PASSAGE SHOWN:
Healthy Ireland is Ireland’s first public health strategy. It reflects the international experience and a commitment to public health with a focus on prevention, by taking a ‘whole of Government’ and ‘whole of society’ approach to improving health and wellbeing.
The vision of a Healthy Ireland is where everyone can enjoy physical and mental health and wellbeing to their full potential, where wellbeing is valued and supported at every level of society and is everyone’s responsibility. It aims to
- Increase the proportion of people who are healthy at all stages of life
- Reduce health inequalities
- Protect the public from threats to health and wellbeing
- Create an environment where every individual and sector of society can play their part in achieving a healthy Ireland.
In order to achieve this, the Cabinet Committee on Social Policy will oversee the delivery of this Framework. The Health and Wellbeing Programme in the Department of Health has responsibility for strategic planning and co-ordination of the implementation of the Framework actions. A multi-stakeholder Healthy Ireland Council was launched in June 2014 to provide a national advisory forum to support the implementation of the Framework across sectors. A high-level implementation plan and an outcomes framework, was promised by the end of 2013. This is yet to be published.

TASK TO CARRY OUT: Please pick up the passage on the Healthy Ireland strategy after its final sentence and carry it forward. The lines that follow come from a separate source, not from the passage on Healthy Ireland.

[Saved entries]
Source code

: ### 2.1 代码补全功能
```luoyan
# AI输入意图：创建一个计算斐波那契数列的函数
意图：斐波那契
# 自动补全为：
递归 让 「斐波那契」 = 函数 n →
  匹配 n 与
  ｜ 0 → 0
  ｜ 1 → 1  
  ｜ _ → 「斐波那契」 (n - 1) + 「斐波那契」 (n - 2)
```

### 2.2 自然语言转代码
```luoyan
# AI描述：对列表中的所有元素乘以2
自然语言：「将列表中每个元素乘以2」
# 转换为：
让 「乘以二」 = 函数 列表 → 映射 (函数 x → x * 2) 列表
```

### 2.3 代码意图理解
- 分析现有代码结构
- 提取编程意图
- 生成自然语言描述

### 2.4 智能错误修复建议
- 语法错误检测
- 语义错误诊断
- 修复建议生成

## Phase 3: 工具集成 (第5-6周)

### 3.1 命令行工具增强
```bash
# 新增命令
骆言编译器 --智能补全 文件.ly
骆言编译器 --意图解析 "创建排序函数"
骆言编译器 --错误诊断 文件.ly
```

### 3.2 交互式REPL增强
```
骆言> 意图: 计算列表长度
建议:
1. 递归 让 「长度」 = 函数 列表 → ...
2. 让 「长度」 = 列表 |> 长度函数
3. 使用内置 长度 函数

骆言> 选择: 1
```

YOUR RESPONSE:
Detailed and more specific implementation plans for priority policy areas are being also developed. Implementation plans will be subjected to high levels of consultation across Government, health and other sectors. Specifying direct responsible individuals for each action will be an important characteristic of Healthy Ireland implementation plans.
A Healthy Ireland research plan will be developed to build the knowledge base and ensure that the highest quality and most up-to-date data, scientific knowledge and evaluation tools are available to support the implementation and monitoring of the Framework’s actions and guide the development of new policies into the future.
Basing Ireland’s health promotion policies and programmes on robust evidence means that interventions will be in line with international best practice, cost-effective, integrated with service delivery and more likely to make an impact. Healthy Ireland will be subject to rigorous monitoring and evaluation.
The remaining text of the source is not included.